Meridian Bancorp said Wednesday that it will take a $32 million charge to earnings in the second quarter to pay for a massive reorganization.

The centerpiece of the cost-cutting drive is the planned elimination of 1,107 jobs - nearly 16% of the Reading, Pa., company's work force.

Meridian will also close 24 of its 319 branches, combine its three banking units into one, and hire Andersen Consulting to take over many back-office functions. The changes will reduce operating expenses by 10%, saving $55 million a year, or 63 cents a share, on a pretax basis.

"In order to stay competitive, we have to get our expenses down," said Sam McCullough, Meridian's chairman, chief executive, and president.

Analysts called the reorganization painful but necessary. But they also said it was unlikely to protect the $15 billion-asset banking company from a buyout over the long term.

Michael P. Durante, a banking analyst with McDonald & Company Investments, said the bank "would need at least $65 million or $70 million in expense cuts just to be in line with its peers."

Meridian's efficiency ratio, or ratio of expenses to revenues, has long been much higher than that of other regional banks.

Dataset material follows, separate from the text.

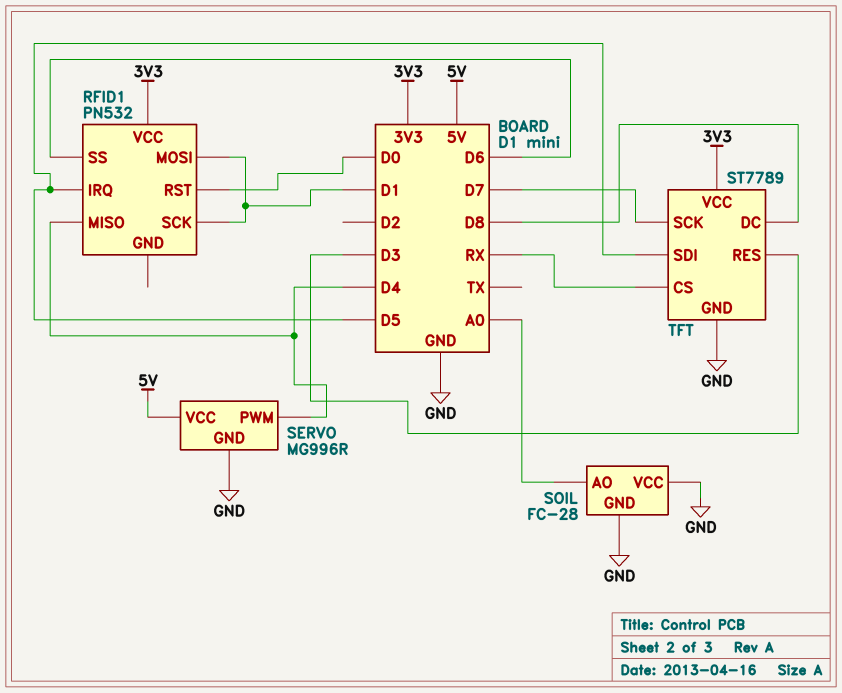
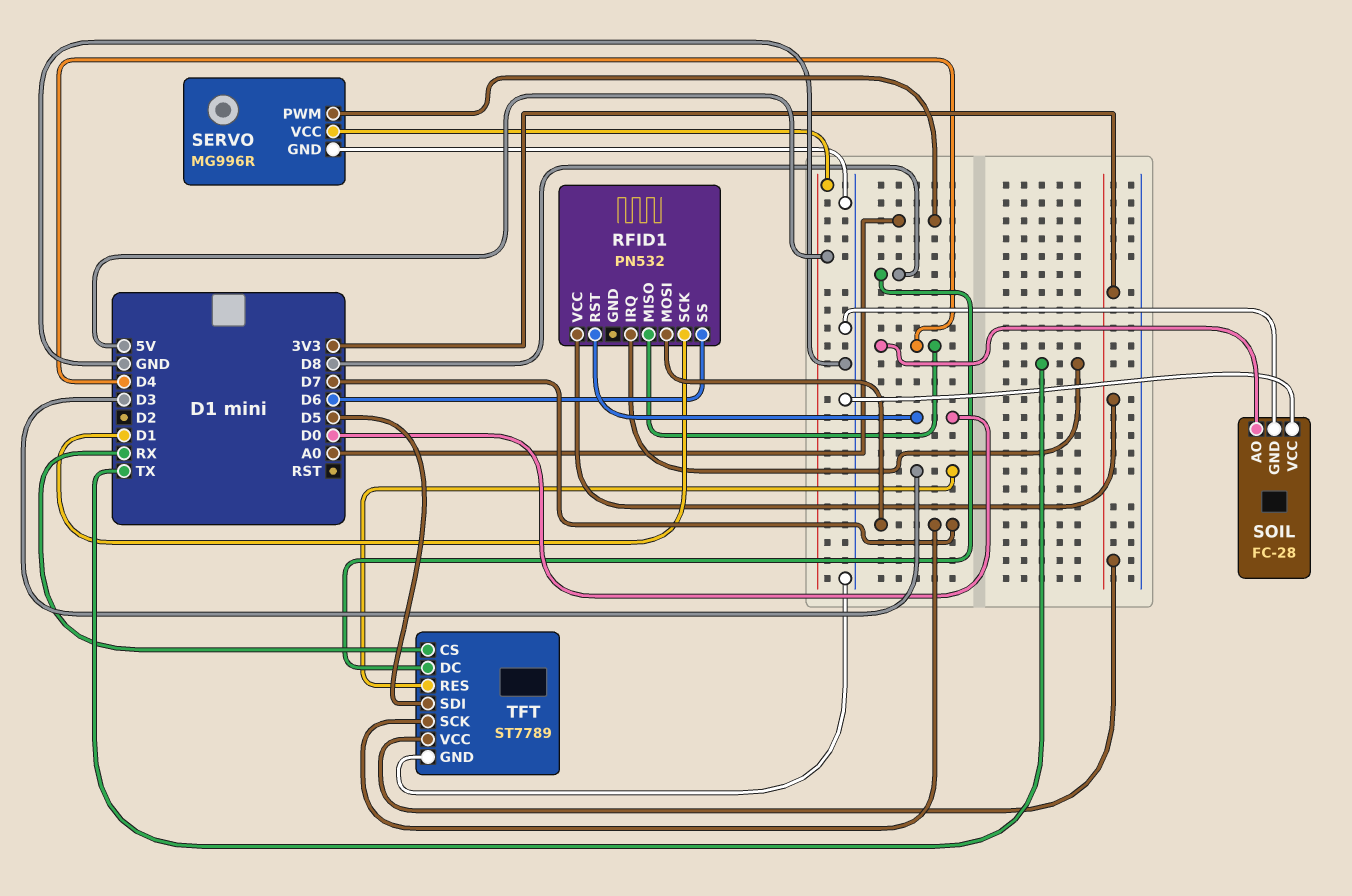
RFID1 pin IRQ: D5 -> TX
RFID1 pin MOSI: D1 -> D7
SERVO pin PWM: D4 -> A0
SOIL pin AO: A0 -> D4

The ratio stood at 66.11% at the end of the first quarter; the average for comparable institutions is about 60%.

"A generic bank such as Meridian would need to get to 55% efficiency to stay independent longer-term," Mr. Durante maintained. "They would have to cut costs $80 million to get to 55% efficiency. And that would be a conservative number - $90 million would be more like it."

Despite doubts about how effective the reorganization would be, the stock market bid up shares of the $15 billion-asset bank. The stock closed Wednesday at $34, up 37.5 cents.

Meridian's restructuring plan is in line with reorganization programs announced at other banks over the past two years. CoreStates Financial Corp., Fleet Financial Group, and Chemical Banking Corp. are among those that have announced hefty staff cuts to reduce costs.

"Revenue generation has been much slower in 1995 than some of the managements expected," said Denis Laplante, a banking analyst with Fox- Pitt, Kelton. "Many banks need to go through an overhaul in their operations.

"CoreStates, Fleet, Michigan National, Midlantic - most of them are doing it out of necessity," he said. "Meridian isn't the first, and it won't be the last."

Meridian said that as part of the reorganization it would consolidate its three bank units: Meridian Bank, Delaware Trust Co., and Meridian Bank New Jersey.

And it is outsourcing some technology functions to Andersen Consulting, in a $400 million, 10-year contract that will be negotiated over the next 90 days. Other, similar deals are being worked out for Meridian's merchant card and property management units.

Meridian also said it would produce $13 million in annual revenue enhancements on a pretax basis. But Michael Plodwick, a bank analyst with CJ Lawrence Deutsche Bank, said, "We like to see those revenue enhancements before we'll give any credit for them in the earnings."

Of the jobs cut, 432 will come from the branch closings; a total of 610 people throughout the bank will receive pink slips. The rest of the job reduction is to come from a projected 250 transfers to Andersen Consulting and attrition after a hiring freeze.